• [Problem description] Output the lines of the records exactly, from the first through the one containing "right front paw: (335, 340)". Omit all pictures.
____ Input material
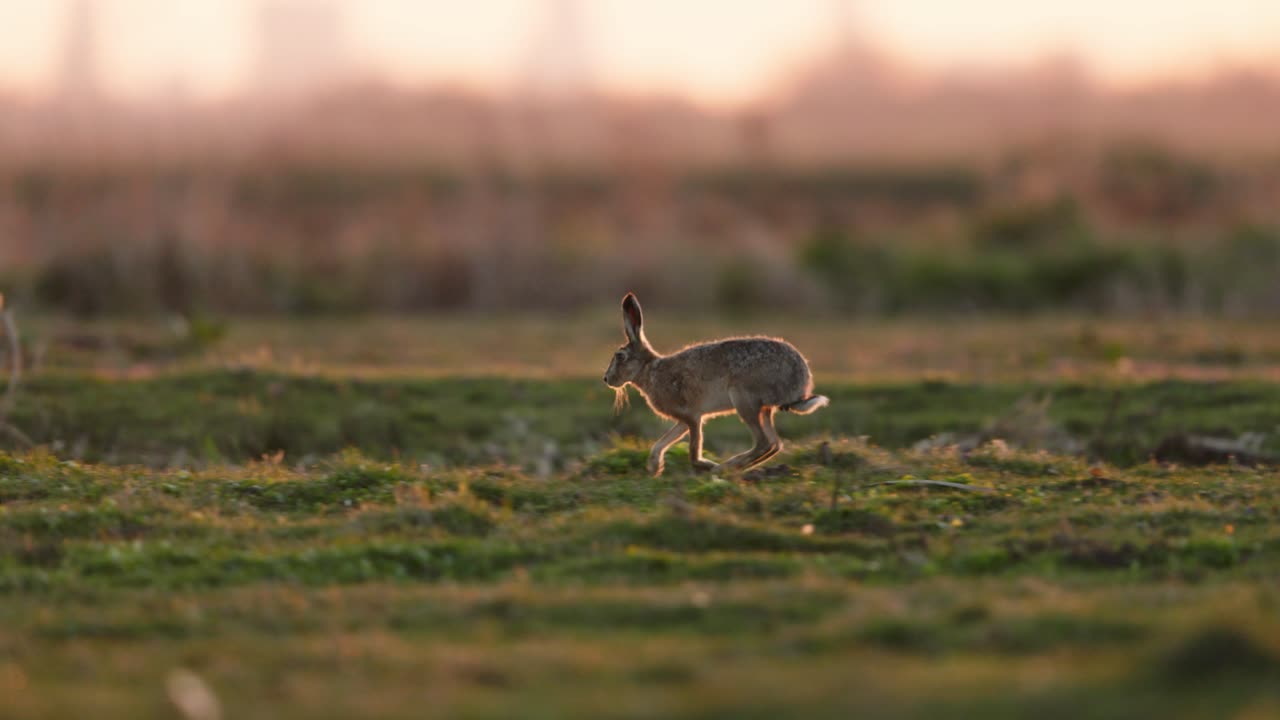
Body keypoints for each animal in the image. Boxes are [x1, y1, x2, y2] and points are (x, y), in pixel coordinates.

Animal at [603, 293, 829, 477]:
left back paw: (723, 468)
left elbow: (693, 453)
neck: (649, 370)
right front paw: (654, 467)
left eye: (619, 356)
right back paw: (735, 467)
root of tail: (800, 386)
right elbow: (663, 441)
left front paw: (707, 465)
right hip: (763, 408)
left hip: (743, 398)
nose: (606, 379)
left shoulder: (692, 417)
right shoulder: (685, 420)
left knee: (763, 442)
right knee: (774, 444)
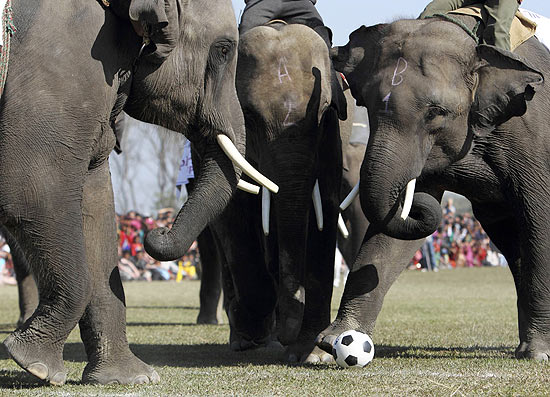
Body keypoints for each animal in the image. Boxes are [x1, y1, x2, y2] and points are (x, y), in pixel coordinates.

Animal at [0, 0, 276, 384]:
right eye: (223, 50)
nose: (154, 231)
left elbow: (95, 206)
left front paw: (129, 379)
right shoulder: (60, 59)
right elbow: (31, 192)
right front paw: (36, 365)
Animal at [207, 22, 344, 362]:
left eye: (325, 113)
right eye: (250, 117)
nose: (287, 336)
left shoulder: (330, 142)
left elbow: (325, 208)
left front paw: (311, 354)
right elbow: (233, 213)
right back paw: (247, 337)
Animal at [316, 12, 548, 360]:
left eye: (436, 112)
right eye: (366, 104)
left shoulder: (534, 136)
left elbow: (540, 219)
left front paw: (539, 354)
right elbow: (392, 234)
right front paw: (335, 340)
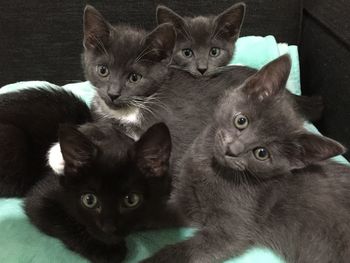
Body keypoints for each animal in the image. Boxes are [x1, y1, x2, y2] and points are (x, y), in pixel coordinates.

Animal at [23, 122, 174, 263]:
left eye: (131, 200)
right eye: (89, 200)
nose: (108, 228)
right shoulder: (41, 196)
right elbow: (60, 218)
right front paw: (105, 249)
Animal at [142, 54, 350, 262]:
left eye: (262, 153)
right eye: (241, 121)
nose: (232, 149)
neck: (210, 169)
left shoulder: (232, 230)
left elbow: (187, 250)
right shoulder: (185, 197)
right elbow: (155, 210)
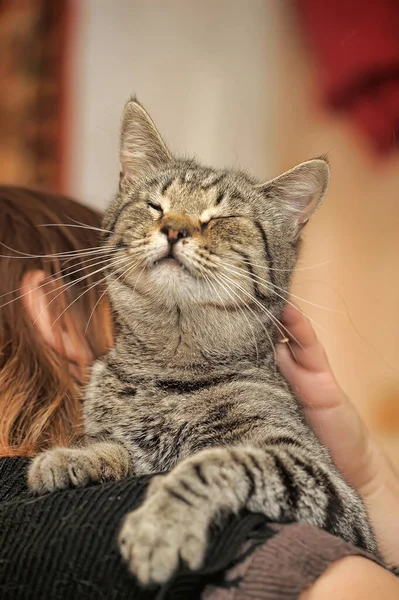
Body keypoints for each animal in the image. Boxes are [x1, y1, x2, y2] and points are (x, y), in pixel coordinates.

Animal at [28, 98, 378, 584]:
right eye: (156, 205)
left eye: (222, 217)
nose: (174, 229)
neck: (166, 366)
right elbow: (123, 450)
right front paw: (74, 457)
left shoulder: (321, 480)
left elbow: (216, 462)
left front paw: (162, 522)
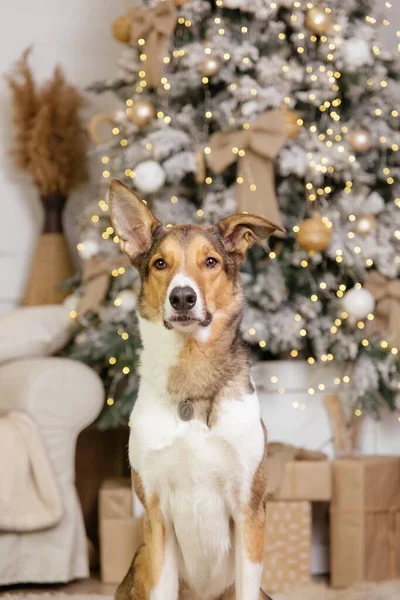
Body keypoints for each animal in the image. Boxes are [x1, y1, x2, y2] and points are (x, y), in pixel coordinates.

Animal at [108, 179, 280, 600]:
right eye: (160, 264)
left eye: (211, 262)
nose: (182, 297)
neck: (192, 375)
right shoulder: (154, 511)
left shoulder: (250, 508)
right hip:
________
• [Your response]
Body keypoints for each animal in the image. Boxes are [x1, y1, x2, y2] and points are (x, y), in pixel coordinates.

Animal at [603, 293, 829, 477]:
left back paw: (723, 468)
left elbow: (693, 453)
neck: (649, 370)
right front paw: (654, 467)
left eye: (619, 356)
right back paw: (735, 467)
root of tail: (800, 386)
right elbow: (663, 441)
left front paw: (707, 465)
right hip: (763, 408)
left hip: (743, 398)
nose: (606, 379)
left shoulder: (692, 417)
right shoulder: (685, 420)
left knee: (763, 442)
right knee: (774, 444)
Body keypoints for each animal in the image. Boxes are [x1, y1, x2, y2] and points are (x, y), in pixel coordinates.

Animal at [0, 0, 276, 384]:
right eye: (223, 50)
nose: (154, 231)
left elbow: (95, 206)
left front paw: (129, 379)
right shoulder: (60, 59)
right elbow: (31, 192)
right front paw: (36, 365)
Animal at [207, 22, 344, 362]:
left eye: (325, 113)
right eye: (250, 117)
nose: (287, 336)
left shoulder: (330, 142)
left elbow: (325, 208)
left front paw: (311, 354)
right elbow: (233, 213)
right back paw: (247, 337)
Animal at [316, 12, 548, 360]:
left eye: (436, 112)
right eye: (366, 104)
left shoulder: (534, 136)
left elbow: (540, 219)
left front paw: (539, 354)
right elbow: (392, 234)
right front paw: (335, 340)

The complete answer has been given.